Spy-jet cuts put troops lives at risk

BRITISH soldiers on the front line are to be left exposed as the Ministry of Defence axes new spy planes and battlefield intelligence systems to help save £1.5 billion.

A total of five programmes are to be cancelled, cut back or postponed. They range from Nimrod surveillance jets to radio eavesdropping equipment and pilotless drones able to spy on the Taliban and fire missiles at them.

All are seen as vital to replace the ageing systems on which troops in Afghanistan rely for warning of Taliban movements and numbers.

Critics warn that the decision by the MoD to claw back overspending in other areas by slashing intelligence-gathering will lead to the loss of British lives and leave the army almost wholly dependent on the Americans.

Colonel Tim Collins, who won fame as an inspirational infantry commander during the Iraq war, said: “A lack of intelligence will have a human cost and may lead to the loss of lives among servicemen on the ground.”

The £1.12 billion in equipment cuts were agreed last month by the defence council, chaired by John Hutton, the defence secretary.

The decision will exacerbate the impact of a 20% cut in numbers at the Defence Intelligence Staff, which has already been approved.

Only days before Hutton’s decision, Quentin Davies, the defence equipment minister, had insisted in a speech that claims of a multi-billion-pound “funding gap” paralysing defence procurement were wrong.

The highest-profile programme facing a cut is the plan for three new Nimrod MRA4 surveillance aircraft to replace the ageing MR2 version.

The Nimrods’ ability to provide live footage of the Taliban is considered so vital in Afghanistan that flights continued even after one of them blew up, killing all 14 crew, in September 2006. That capability will be axed from the new aircraft.

The cuts include:

– Cancellation of three of the new Nimrod MRA4 surveillance aircraft, that will replace the Nimrod MR2, to save £100m.

– A decision on the replacement for Nimrod R1 radio monitoring version of the Nimrod has been postponed even though the present aircraft go out of service in 2012. It will save £400m.

– The Soothsayer communications intelligence programme, which enables troops on the ground to listen in to enemy communications and has already cost £84m, will also be axed. The MoD confirmed it had “suspended” pending negotiations with Lockheed Martin on how much it would cost to cancel, but informed sources said the ministry hoped to save £120m.
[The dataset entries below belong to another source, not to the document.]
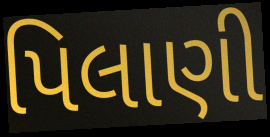
પિલાણી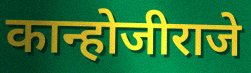
कान्होजीराजे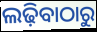
ଲଢ଼ିବାଠାରୁ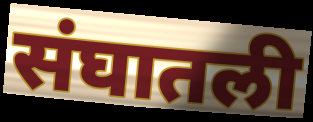
संघातली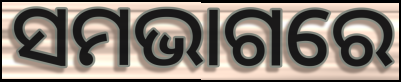
ସମଭାଗରେ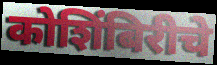
कोशिंबिरीचे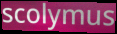
scolymus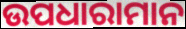
ଉପଧାରାମାନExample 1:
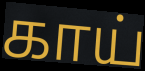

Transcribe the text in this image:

காய்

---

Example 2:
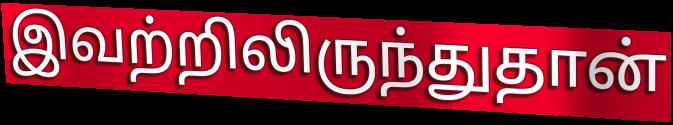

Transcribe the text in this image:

இவற்றிலிருந்துதான்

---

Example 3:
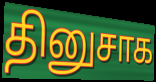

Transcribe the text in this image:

தினுசாக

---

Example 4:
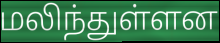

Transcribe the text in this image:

மலிந்துள்ளன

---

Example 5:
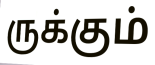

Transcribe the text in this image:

ருக்கும்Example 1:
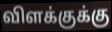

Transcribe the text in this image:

விளக்குக்கு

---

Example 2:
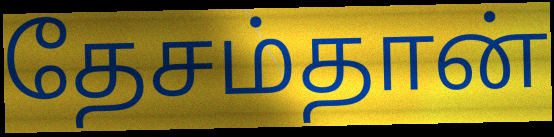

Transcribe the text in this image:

தேசம்தான்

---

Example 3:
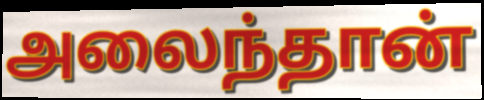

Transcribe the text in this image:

அலைந்தான்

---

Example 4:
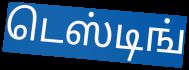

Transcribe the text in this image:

டெஸ்டிங்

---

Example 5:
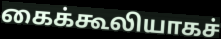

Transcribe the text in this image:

கைக்கூலியாகச்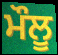
ਮੌਲੂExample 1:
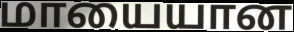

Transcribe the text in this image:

மாயையான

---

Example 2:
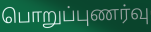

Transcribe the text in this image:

பொறுப்புணர்வு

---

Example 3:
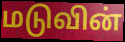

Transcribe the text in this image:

மடுவின்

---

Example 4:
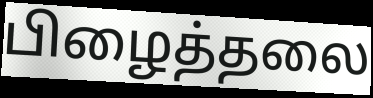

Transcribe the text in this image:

பிழைத்தலை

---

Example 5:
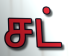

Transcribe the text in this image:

சட்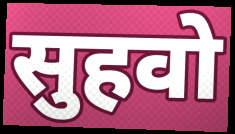
सुहवोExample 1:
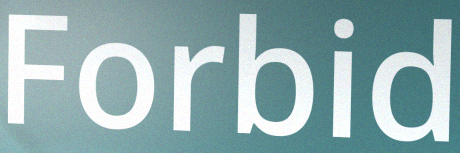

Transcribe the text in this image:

Forbid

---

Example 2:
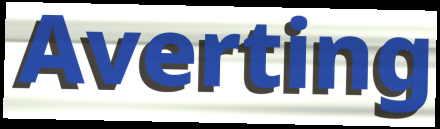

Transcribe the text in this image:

Averting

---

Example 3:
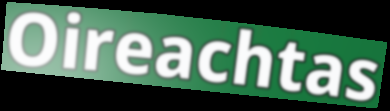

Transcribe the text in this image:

Oireachtas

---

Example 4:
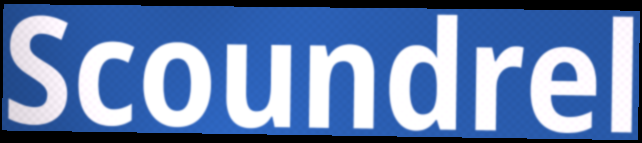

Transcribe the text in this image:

Scoundrel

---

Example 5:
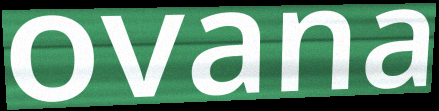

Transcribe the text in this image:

ovana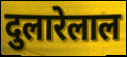
दुलारेलालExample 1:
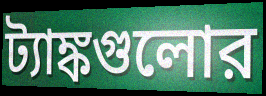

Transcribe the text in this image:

ট্যাঙ্কগুলোর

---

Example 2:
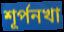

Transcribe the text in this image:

শূর্পনখা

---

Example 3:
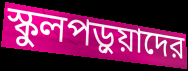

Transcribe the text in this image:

স্কুলপড়ুয়াদের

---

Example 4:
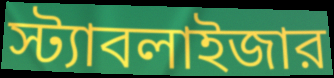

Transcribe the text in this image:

স্ট্যাবলাইজার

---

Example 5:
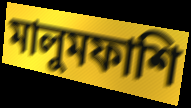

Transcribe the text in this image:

মালুমফাশিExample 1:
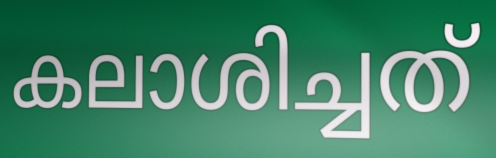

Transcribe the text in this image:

കലാശിച്ചത്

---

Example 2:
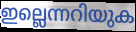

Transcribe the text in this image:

ഇല്ലെന്നറിയുക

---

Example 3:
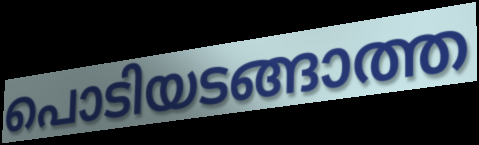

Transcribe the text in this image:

പൊടിയടങ്ങാത്ത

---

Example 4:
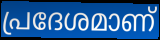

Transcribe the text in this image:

പ്രദേശമാണ്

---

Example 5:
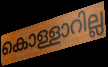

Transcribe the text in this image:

കൊള്ളാറില്ലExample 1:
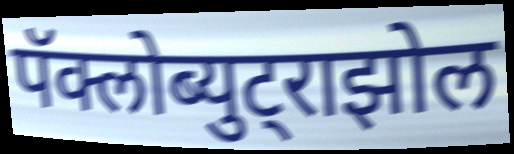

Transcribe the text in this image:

पॅक्लोब्युट्राझोल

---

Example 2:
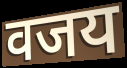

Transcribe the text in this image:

वजय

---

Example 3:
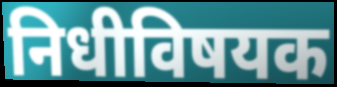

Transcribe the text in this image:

निधीविषयक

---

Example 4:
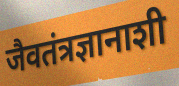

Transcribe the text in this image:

जैवतंत्रज्ञानाशी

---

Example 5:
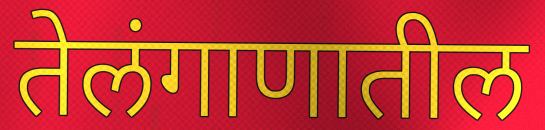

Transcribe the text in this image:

तेलंगाणातील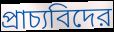
প্রাচ্যবিদের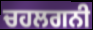
ਚਹਲਗਨੀ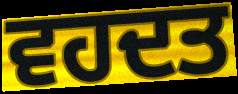
ਵਹਦਤ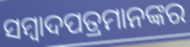
ସମ୍ୱାଦପତ୍ରମାନଙ୍କର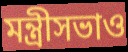
মন্ত্রীসভাও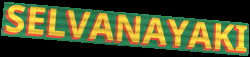
SELVANAYAKIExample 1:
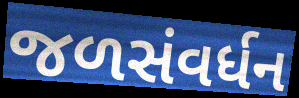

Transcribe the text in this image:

જળસંવર્ધન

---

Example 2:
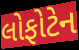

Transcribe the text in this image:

લોફોટેન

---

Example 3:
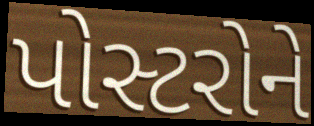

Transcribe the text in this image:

પોસ્ટરોને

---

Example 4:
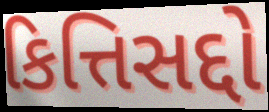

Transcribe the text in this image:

કિત્તિસદ્દો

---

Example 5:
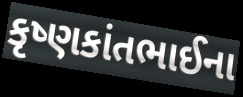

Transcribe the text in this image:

કૃષ્ણકાંતભાઈના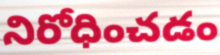
నిరోధించడం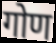
गोणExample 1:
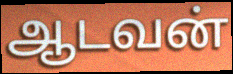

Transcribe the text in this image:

ஆடவன்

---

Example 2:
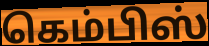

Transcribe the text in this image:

கெம்பிஸ்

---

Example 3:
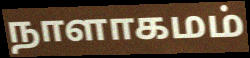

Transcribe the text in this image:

நாளாகமம்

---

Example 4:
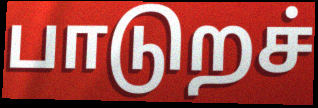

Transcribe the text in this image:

பாடுறச்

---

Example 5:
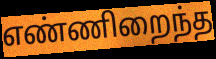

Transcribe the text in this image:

எண்ணிறைந்தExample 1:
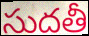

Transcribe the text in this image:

సుదతీ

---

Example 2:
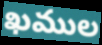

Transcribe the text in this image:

ఖముల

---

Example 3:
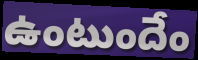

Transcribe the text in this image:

ఉంటుందేం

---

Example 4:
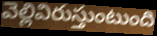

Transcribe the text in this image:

వెల్లివిరుస్తుంటుంది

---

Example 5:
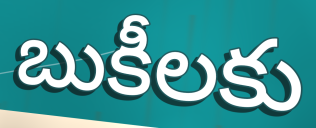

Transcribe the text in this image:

బుకీలకు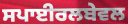
ਸਪਾਈਰਲਬੇਵਲ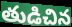
తుడిచినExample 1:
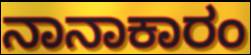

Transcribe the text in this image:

ನಾನಾಕಾರಂ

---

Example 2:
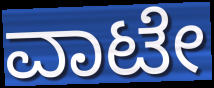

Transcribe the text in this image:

ವಾಟೇ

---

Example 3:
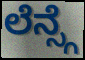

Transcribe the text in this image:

ಲೆನ್ಸ್ಗೆ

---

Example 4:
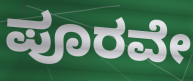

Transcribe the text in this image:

ಪೂರವೇ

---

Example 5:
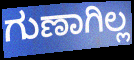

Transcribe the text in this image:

ಗುಣಾಗಿಲ್ಲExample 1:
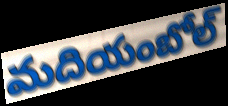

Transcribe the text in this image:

మదియంబోల్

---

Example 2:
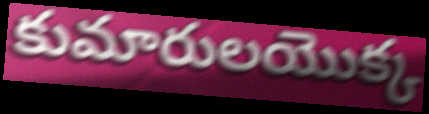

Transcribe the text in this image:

కుమారులయొక్క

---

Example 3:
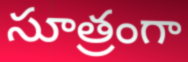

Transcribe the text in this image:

సూత్రంగా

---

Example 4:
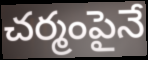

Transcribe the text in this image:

చర్మంపైనే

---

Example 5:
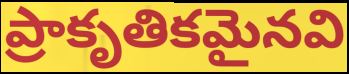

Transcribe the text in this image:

ప్రాకృతికమైనవి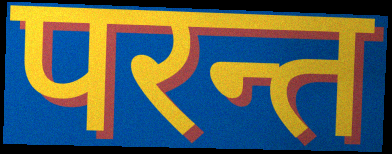
परन्तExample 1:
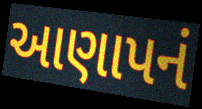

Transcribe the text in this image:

આણાપનં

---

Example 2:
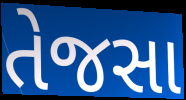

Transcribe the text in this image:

તેજસા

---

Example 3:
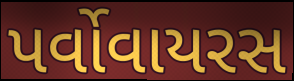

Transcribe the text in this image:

પર્વોવાયરસ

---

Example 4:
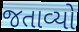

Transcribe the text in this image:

જતાવ્યો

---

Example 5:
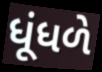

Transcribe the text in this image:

ધૂંધળે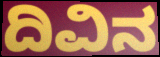
ದಿವಿನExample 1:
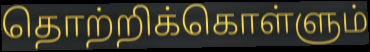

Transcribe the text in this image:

தொற்றிக்கொள்ளும்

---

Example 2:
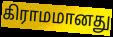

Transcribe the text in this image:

கிராமமானது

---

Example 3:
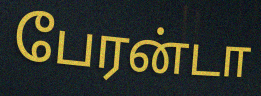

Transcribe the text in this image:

பேரன்டா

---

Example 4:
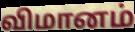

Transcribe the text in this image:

விமானம்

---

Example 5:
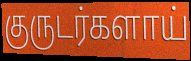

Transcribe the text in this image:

குருடர்களாய்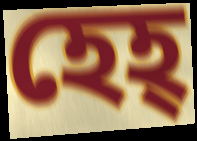
হেহ্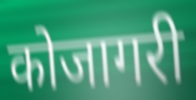
कोजागरी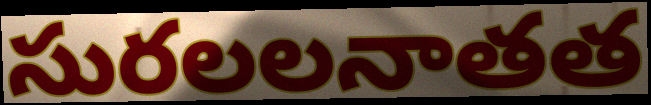
సురలలనాతత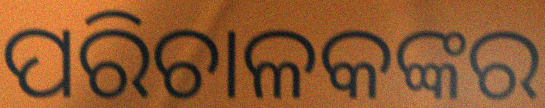
ପରିଚାଳକଙ୍କରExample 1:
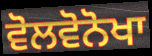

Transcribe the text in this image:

ਵੋਲਵੋਨੋਖਾ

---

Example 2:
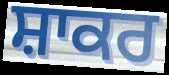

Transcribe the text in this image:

ਸ਼ਾਕਰ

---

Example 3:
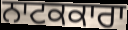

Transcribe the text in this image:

ਨਾਟਕਕਾਰਾ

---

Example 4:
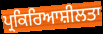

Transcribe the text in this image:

ਪ੍ਰਕਿਰਿਆਸ਼ੀਲਤਾ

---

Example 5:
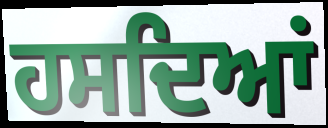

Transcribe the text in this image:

ਹਸਦਿਆਂ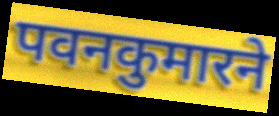
पवनकुमारने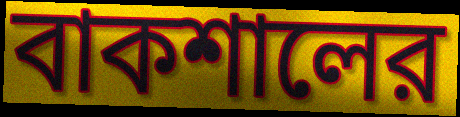
বাকশালেরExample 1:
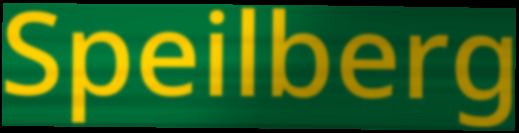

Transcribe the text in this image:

Speilberg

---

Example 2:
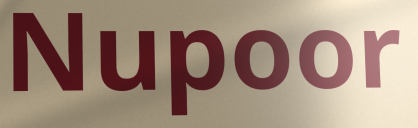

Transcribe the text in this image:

Nupoor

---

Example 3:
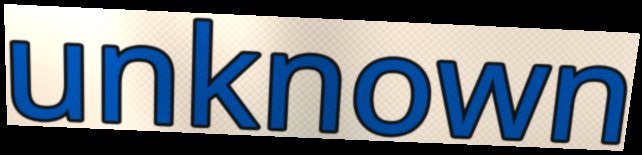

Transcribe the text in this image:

unknown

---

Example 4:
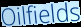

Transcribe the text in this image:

Oilfields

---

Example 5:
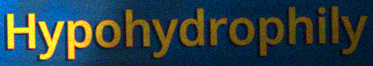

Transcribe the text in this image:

HypohydrophilyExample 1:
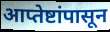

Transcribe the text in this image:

आप्तेष्टांपासून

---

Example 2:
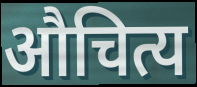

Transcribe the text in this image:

औचित्य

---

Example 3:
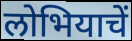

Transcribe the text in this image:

लोभियाचें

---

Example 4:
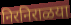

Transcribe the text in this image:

निरनिराळया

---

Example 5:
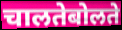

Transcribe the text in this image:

चालतेबोलते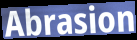
Abrasion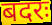
बदरः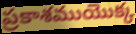
ప్రకాశముయొక్క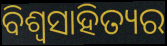
ବିଶ୍ଵସାହିତ୍ୟର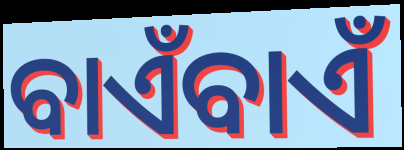
ବାଏଁବାଏଁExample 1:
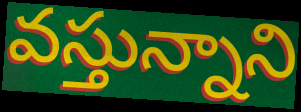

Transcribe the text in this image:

వస్తున్నాని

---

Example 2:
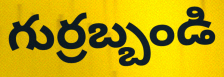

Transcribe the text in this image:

గుర్రబ్బండి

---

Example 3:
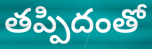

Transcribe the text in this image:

తప్పిదంతో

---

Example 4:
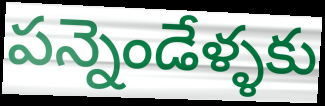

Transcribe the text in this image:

పన్నెండేళ్ళకు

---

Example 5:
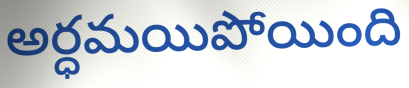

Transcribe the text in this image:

అర్ధమయిపోయిందిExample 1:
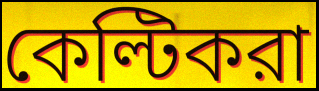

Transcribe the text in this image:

কেল্টিকরা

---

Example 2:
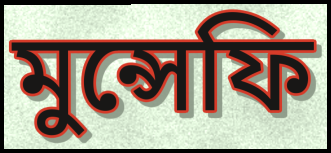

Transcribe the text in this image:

মুন্সেফি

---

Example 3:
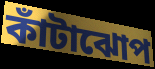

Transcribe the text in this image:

কাঁটাঝোপ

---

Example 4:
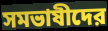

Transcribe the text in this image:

সমভাষীদের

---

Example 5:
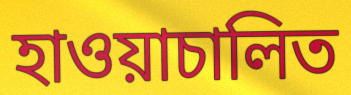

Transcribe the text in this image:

হাওয়াচালিত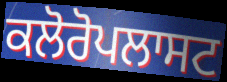
ਕਲੋਰੋਪਲਾਸਟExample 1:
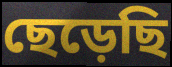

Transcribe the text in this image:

ছেড়েছি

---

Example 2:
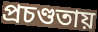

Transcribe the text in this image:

প্রচণ্ডতায়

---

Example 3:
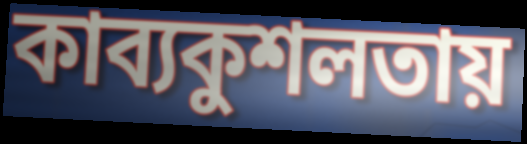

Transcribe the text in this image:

কাব্যকুশলতায়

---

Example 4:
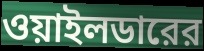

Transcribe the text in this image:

ওয়াইলডারের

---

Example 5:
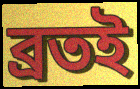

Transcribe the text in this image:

ব্রতই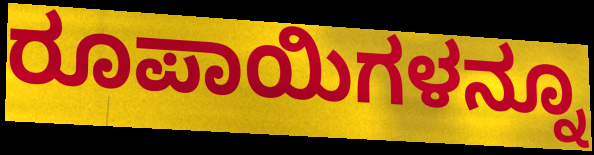
ರೂಪಾಯಿಗಳನ್ನೂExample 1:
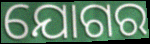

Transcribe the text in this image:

ଯୋଗର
– Project Eagle, an upgrade to the RAF’s E-3D Awacs aircraft, which was designed to allow the aircraft to co-ordinate data on all enemy movements with its US equivalent will be postponed to save £400m.

-The RAF’s Reaper unmanned aerial vehicle, which spots and destroys targets, was used temporarily but will not become permanent. This will save £100m.

Earlier this month, the Commons public accounts committee criticised the MoD for allowing procurement programmes to run £3 billion over budget through “over-optimistic” thinking.

The MoD confirmed the Nimrod postponements and cuts and the suspension of Soothsayer; it said Project Eagle had been postponed and “no final decision” taken on Reaper. It also admitted British forces alone would not be able to provide troops with sufficient intelligence.

– Two British troops were killed yesterday in an operation in Musa Qala in Helmand province. Since 2001, 165 British service personnel have died in Afghanistan.